What is required. In the listing below, locate the line containing "draudze atbild, ka" and the line containing "savstarpējiem Dieva klātienes". Output both of them and every line between, exactly as written, and nothing more.
━━━━━━━━━━━━━━━━
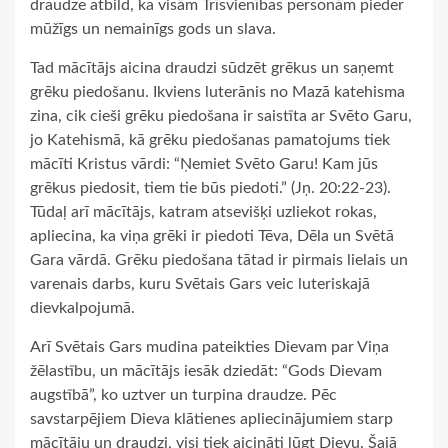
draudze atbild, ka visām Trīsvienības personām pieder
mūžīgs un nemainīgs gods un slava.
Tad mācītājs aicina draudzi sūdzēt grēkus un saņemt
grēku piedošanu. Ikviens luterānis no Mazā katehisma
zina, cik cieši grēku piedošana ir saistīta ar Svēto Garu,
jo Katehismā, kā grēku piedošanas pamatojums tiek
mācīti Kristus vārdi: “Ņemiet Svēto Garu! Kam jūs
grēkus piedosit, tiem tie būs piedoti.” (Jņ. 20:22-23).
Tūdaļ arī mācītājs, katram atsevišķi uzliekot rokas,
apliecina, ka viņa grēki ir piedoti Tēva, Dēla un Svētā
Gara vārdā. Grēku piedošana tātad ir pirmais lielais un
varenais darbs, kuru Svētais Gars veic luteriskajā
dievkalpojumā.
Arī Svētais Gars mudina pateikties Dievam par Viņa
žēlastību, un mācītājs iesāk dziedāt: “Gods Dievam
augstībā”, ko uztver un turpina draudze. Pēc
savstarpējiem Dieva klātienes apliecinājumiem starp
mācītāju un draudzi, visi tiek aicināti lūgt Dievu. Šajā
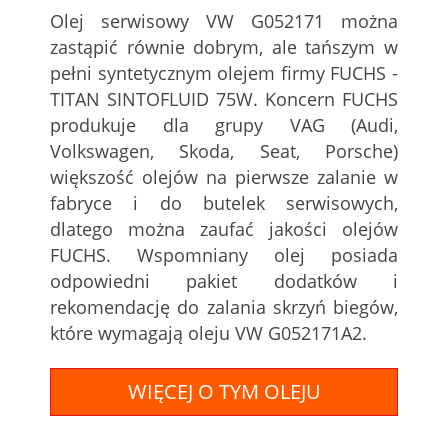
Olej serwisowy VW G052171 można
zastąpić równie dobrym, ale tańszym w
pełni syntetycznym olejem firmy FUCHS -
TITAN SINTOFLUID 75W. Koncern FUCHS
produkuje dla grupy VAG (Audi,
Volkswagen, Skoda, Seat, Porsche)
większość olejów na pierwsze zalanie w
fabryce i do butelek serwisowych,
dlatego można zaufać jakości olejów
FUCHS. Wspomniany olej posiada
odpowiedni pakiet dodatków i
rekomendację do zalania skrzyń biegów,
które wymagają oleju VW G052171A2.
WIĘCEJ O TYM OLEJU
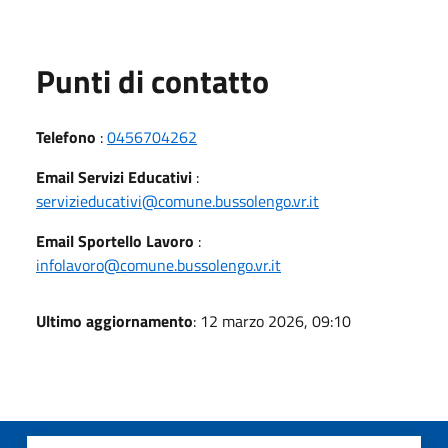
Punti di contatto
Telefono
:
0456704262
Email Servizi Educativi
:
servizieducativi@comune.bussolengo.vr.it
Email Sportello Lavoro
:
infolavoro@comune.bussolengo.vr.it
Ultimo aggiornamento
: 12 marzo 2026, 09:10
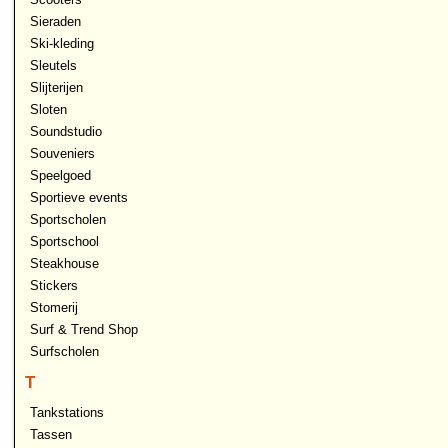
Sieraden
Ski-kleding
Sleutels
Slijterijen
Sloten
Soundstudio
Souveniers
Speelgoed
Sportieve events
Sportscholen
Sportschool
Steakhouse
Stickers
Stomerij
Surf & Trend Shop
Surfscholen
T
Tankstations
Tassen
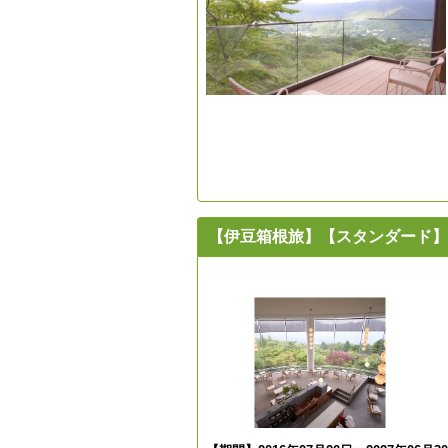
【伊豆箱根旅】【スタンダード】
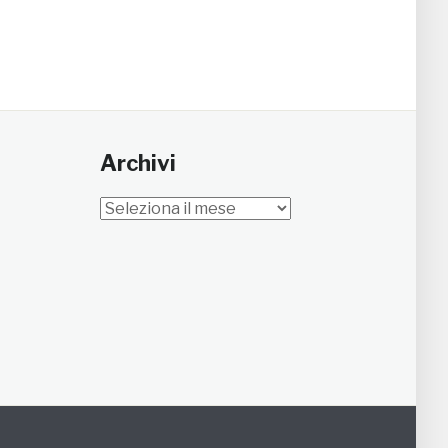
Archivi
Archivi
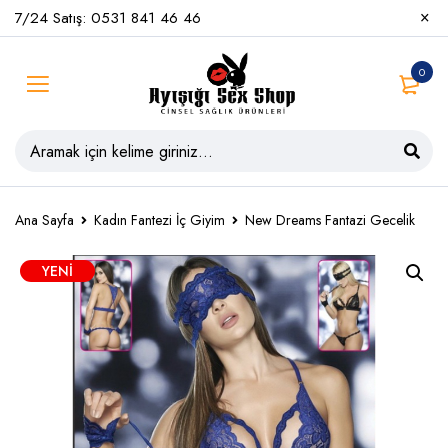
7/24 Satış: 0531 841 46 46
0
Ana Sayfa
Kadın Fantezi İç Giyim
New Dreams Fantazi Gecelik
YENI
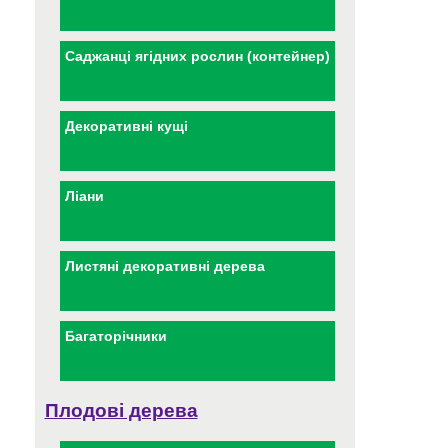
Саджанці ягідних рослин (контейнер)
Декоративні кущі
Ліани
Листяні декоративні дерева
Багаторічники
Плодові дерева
━━━━━━━━━━━━━━━━
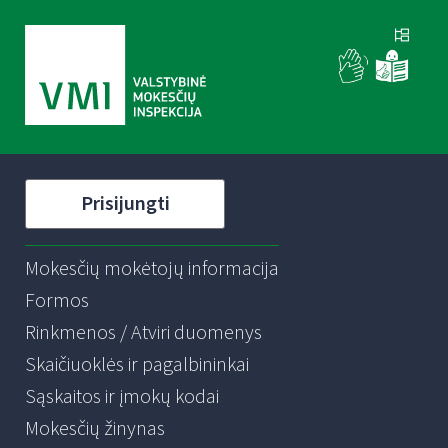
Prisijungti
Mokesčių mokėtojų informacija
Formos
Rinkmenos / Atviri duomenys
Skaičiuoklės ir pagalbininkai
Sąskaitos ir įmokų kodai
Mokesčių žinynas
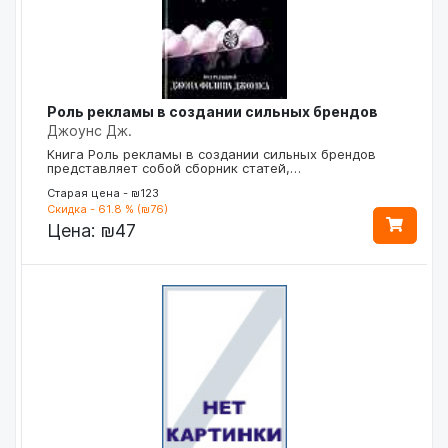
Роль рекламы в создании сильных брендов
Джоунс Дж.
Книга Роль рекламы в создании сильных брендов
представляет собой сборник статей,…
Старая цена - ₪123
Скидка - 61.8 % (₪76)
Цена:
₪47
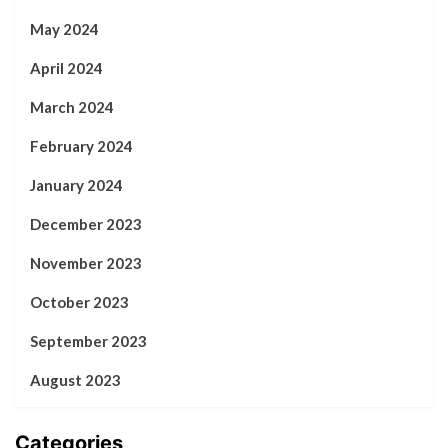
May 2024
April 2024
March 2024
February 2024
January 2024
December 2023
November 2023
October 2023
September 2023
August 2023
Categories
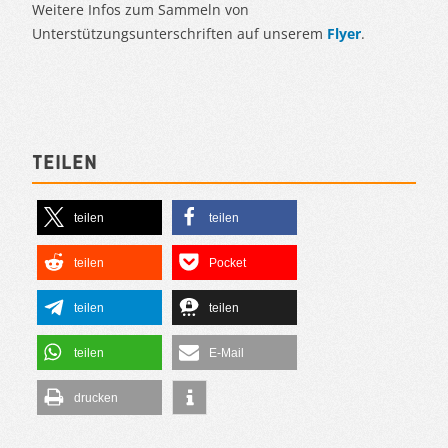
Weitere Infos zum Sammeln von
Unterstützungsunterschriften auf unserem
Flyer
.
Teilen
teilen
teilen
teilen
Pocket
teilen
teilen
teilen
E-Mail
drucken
━━━━━━━━━━━━━━━━
Response box.
draudze atbild, ka visām Trīsvienības personām pieder
mūžīgs un nemainīgs gods un slava.
Tad mācītājs aicina draudzi sūdzēt grēkus un saņemt
grēku piedošanu. Ikviens luterānis no Mazā katehisma
zina, cik cieši grēku piedošana ir saistīta ar Svēto Garu,
jo Katehismā, kā grēku piedošanas pamatojums tiek
mācīti Kristus vārdi: “Ņemiet Svēto Garu! Kam jūs
grēkus piedosit, tiem tie būs piedoti.” (Jņ. 20:22-23).
Tūdaļ arī mācītājs, katram atsevišķi uzliekot rokas,
apliecina, ka viņa grēki ir piedoti Tēva, Dēla un Svētā
Gara vārdā. Grēku piedošana tātad ir pirmais lielais un
varenais darbs, kuru Svētais Gars veic luteriskajā
dievkalpojumā.
Arī Svētais Gars mudina pateikties Dievam par Viņa
žēlastību, un mācītājs iesāk dziedāt: “Gods Dievam
augstībā”, ko uztver un turpina draudze. Pēc
savstarpējiem Dieva klātienes apliecinājumiem starp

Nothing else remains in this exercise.